There is a comprehensive review article in this month's Nature Photonics concerning many of the technological capabilities and recent advancements of multiphoton microscopy (MPM). The article details many recent advances in MPM engineering for achieving faster image acquistion, increased signal-to-noise ratios, and deeper imaging capabilities.

These advances are impressive and lead me to believe that MPM has become a rather mature technology. I'm curious to know to what extent biologists have used MPM to solve problems in their research since the review article is somewhat lacking in references that come from journals outside of physics and optics.

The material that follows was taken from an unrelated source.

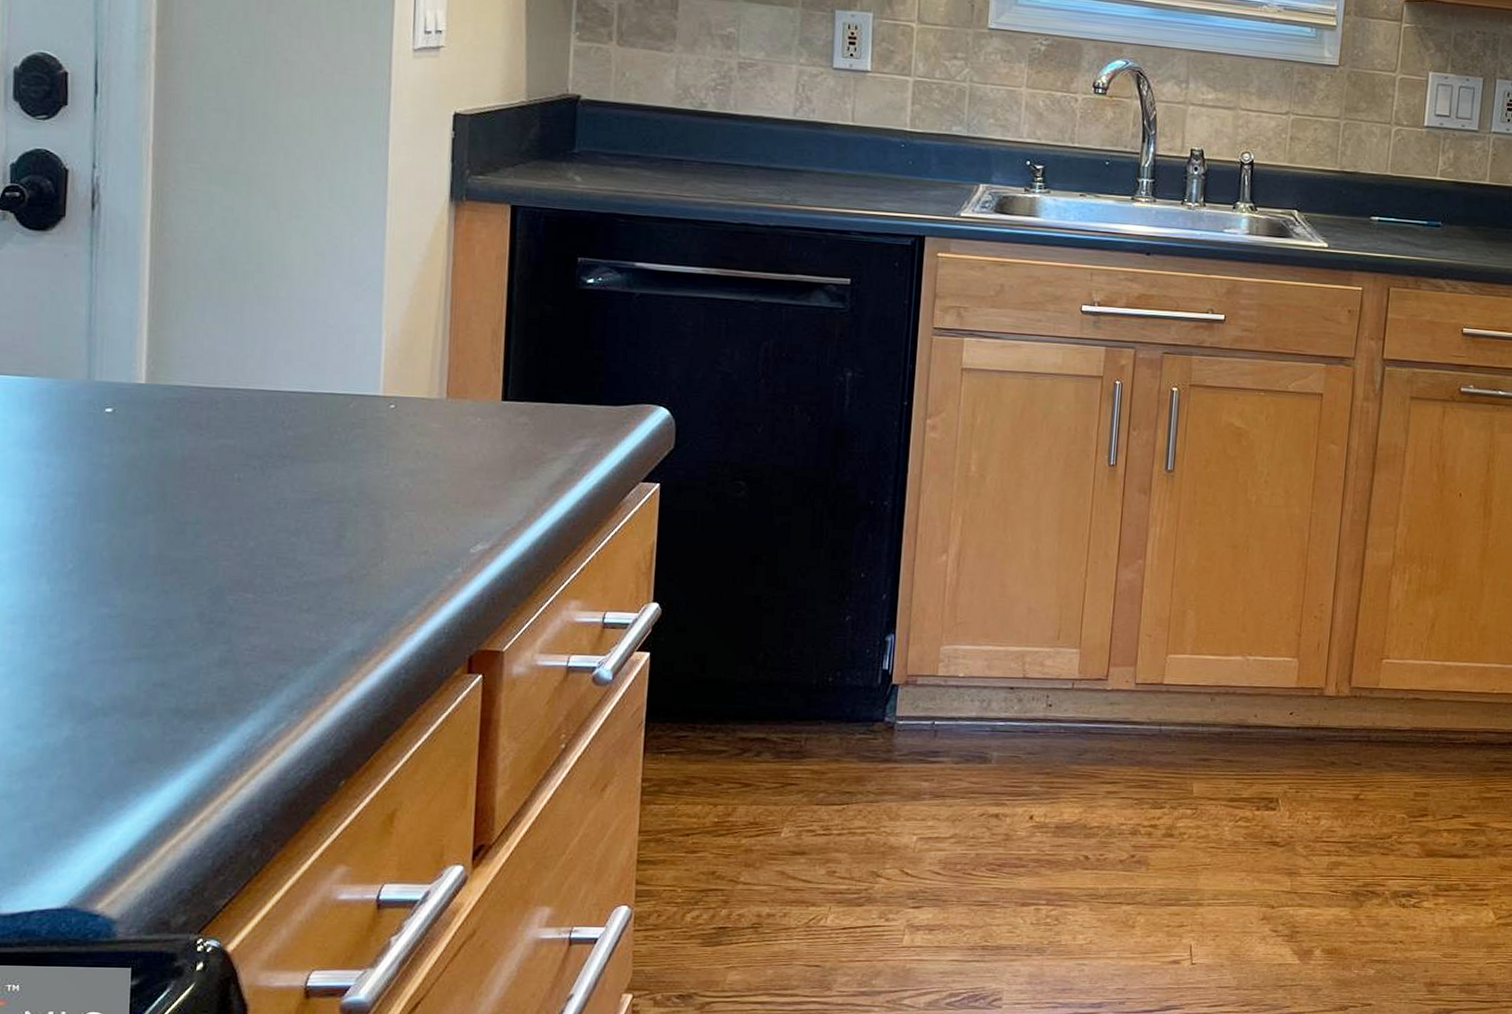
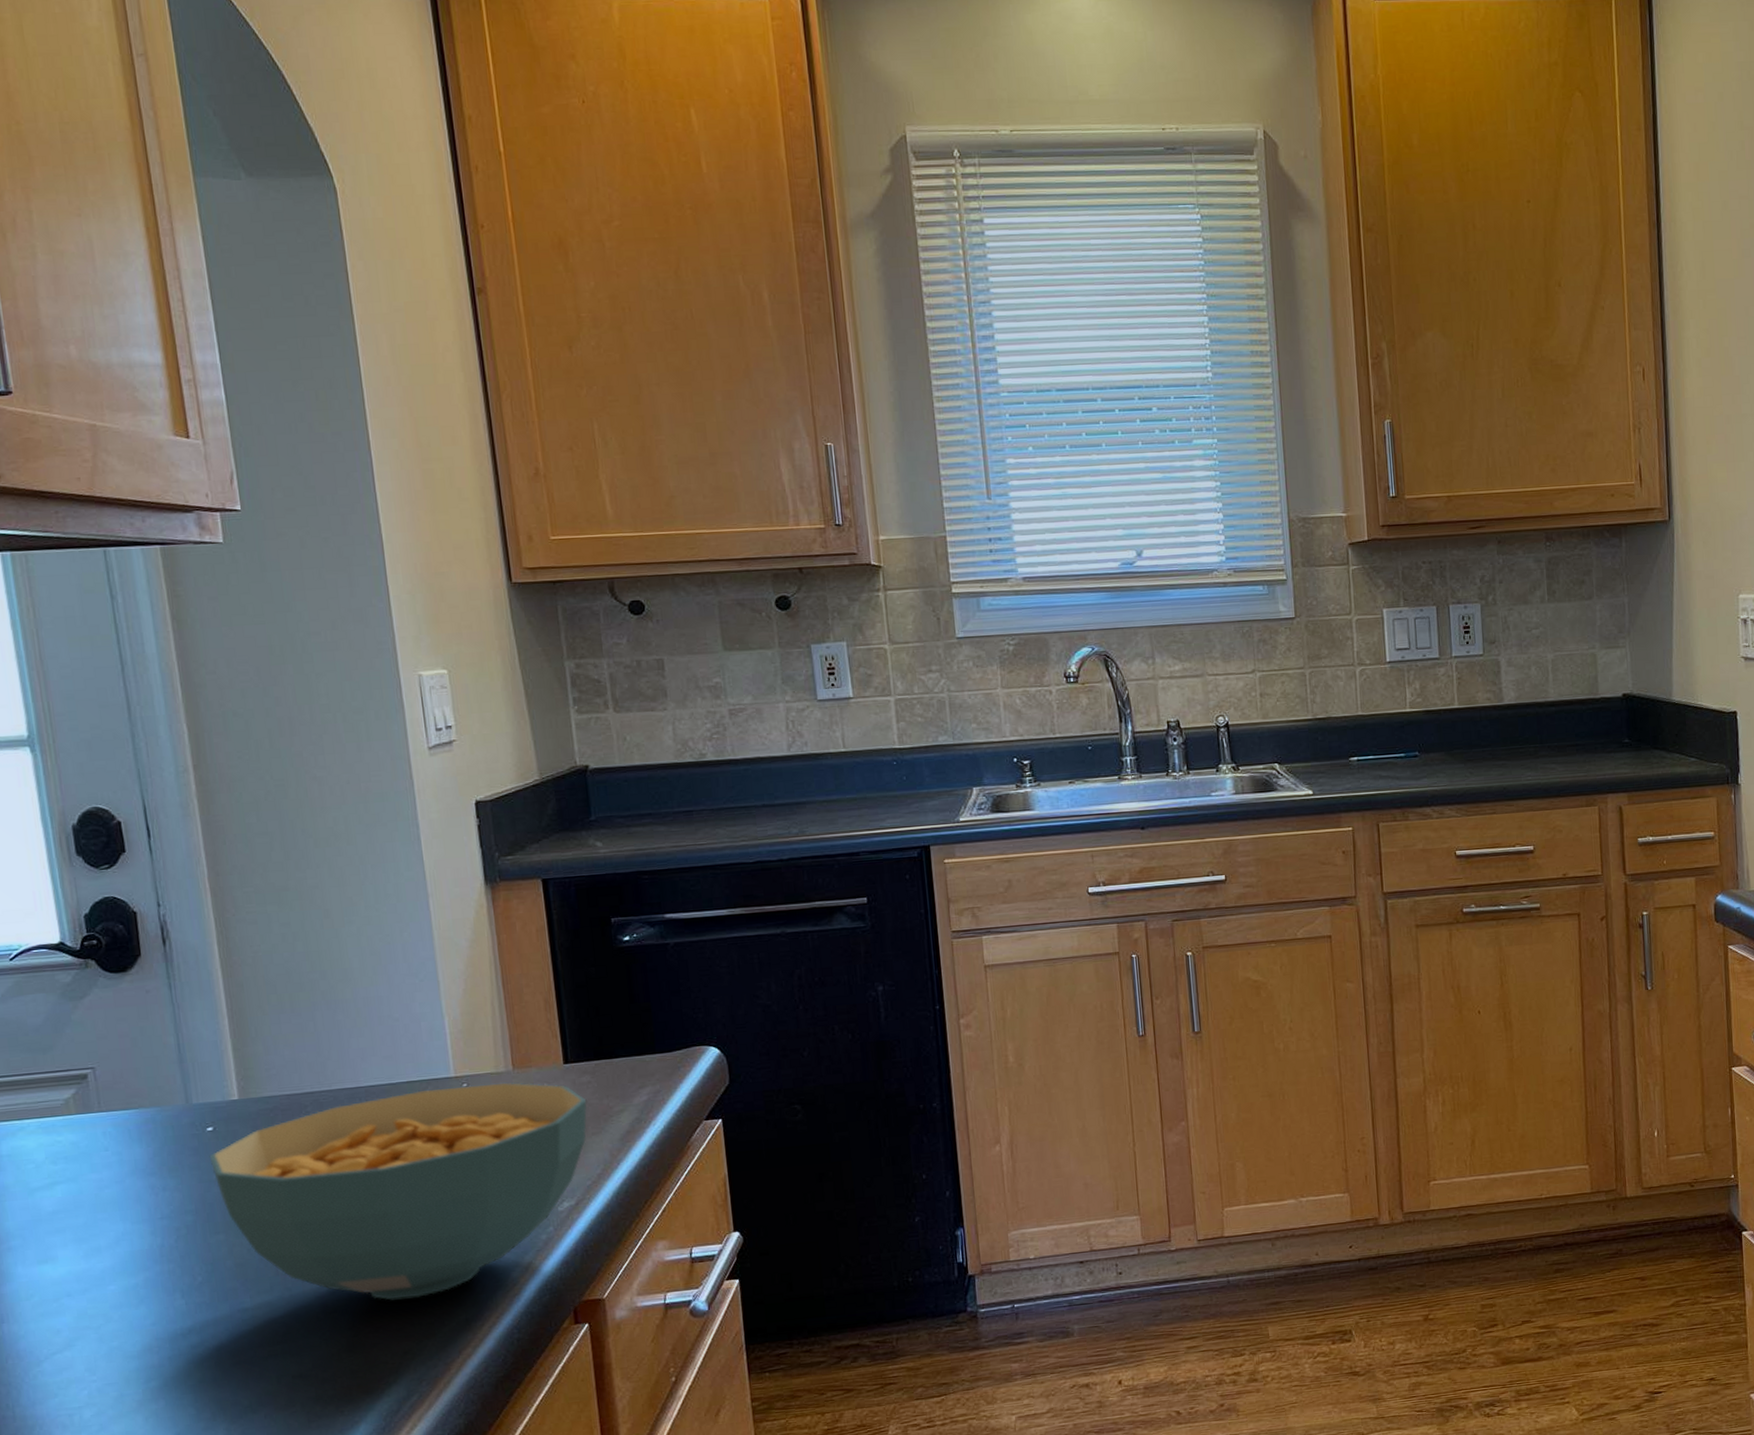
cereal bowl: none [102,405,520,621] -> present [209,1082,587,1300]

This is the same problem I encounter again and again in optics. It's very difficult to identify worthwhile work in a research field that primarily develops tools for researchers from other fields to use. I do not blame the optical scientists for this difficulty, though, and here's why. An optical sensing technique is usually not suited for publication in pure biology journals, so they must publish in optics and applied science journals. In this arena, they must argue for their technique relative to other related techniques, not to the suitability of their work for solving biological problems. A sentence in the introduction and conclusion of an article is usually sufficient for reviewers to acknowledge the technique's worth towards a biological problem of interest.

Tuesday, February 5, 2013

Horse Pens 40: My favorite bouldering location

I returned Monday morning from a three day trip up to Chattanooga, Tennessee for a bouldering trip to LRC, a.k.a. Stonefort. Unfortunately, we got only one good day in before a large amount of snow fell on the site and made travel up and down the mountain a bit dangerous. So, we packed up and drove to Horse Pens 40, a natural boulder field atop Chandler Mountain in northeast Alabama.

I love HP40, and not just for the climbing. It has a rich human and natural history. HP40 has been inhabited by humans for about 15,000 years. The sandstone rock formations have served  as natural horse corrals and Native American burial sites, among other things. This rock is full of huecos (climber lingo for holes or pockets) and many large slopers (more climber lingo for big, rounded features). Much of the rock has been shaped by water grooves, where water running off the top of a boulder has etched shallow grooves into it. This rock is tough and harsh on the hands. I found it rougher than LRC's boulders.

The setting of HP40 is also very scenic, being located in the woods atop the mountain. I'm not sure what the dominant tree here is, but I did notice many shells that looked similar to the hickory nuts we have back home in Ohio. I also noticed many seed-bearing structures that were spherical in shape with a diameter roughly larger than a quarter. These structures had already released their seeds (the date was early February), which I presume covered the surface of this sphere.

The outstanding science question of this trip is: why is rock "stickier" when it's cold? By sticky, I mean that a climber's hands and shoes are less likely to slip.